- Task prompt
Report only how many lines of the records contain the word "сегмент".

- Information shown
[Start of section]

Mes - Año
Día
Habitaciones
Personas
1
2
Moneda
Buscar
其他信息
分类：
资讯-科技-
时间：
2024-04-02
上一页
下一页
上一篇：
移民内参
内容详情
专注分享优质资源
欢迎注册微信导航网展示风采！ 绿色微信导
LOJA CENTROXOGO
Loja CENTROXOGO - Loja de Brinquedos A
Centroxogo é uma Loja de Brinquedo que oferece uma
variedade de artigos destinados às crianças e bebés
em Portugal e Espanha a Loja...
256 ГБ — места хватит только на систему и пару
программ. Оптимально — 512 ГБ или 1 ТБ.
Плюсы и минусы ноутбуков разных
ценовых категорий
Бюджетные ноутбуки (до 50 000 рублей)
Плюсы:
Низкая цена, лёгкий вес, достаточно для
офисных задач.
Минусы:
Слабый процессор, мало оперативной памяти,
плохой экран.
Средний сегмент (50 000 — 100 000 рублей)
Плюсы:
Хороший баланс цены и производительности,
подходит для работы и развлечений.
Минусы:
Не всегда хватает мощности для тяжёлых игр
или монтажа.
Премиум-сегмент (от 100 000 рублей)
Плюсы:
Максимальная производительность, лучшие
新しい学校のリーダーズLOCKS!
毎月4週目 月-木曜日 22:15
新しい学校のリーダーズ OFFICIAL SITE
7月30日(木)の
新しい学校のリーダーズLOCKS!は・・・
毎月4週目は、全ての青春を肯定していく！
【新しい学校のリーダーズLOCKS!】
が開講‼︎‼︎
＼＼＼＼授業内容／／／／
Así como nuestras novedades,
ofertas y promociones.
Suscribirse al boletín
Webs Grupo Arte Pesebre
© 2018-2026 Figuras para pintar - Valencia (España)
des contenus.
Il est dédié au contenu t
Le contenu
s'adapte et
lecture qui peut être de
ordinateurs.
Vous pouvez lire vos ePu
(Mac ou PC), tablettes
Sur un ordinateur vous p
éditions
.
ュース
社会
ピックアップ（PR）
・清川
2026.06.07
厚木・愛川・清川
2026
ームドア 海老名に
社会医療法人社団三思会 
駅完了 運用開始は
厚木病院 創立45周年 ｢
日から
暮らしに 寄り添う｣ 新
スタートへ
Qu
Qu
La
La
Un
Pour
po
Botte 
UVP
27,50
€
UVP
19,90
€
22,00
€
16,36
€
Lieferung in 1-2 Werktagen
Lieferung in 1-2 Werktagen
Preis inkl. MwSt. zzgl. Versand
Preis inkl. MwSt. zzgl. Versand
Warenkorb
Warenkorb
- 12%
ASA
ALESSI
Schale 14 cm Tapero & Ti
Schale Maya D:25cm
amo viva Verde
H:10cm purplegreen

[End of section]

- Solution
2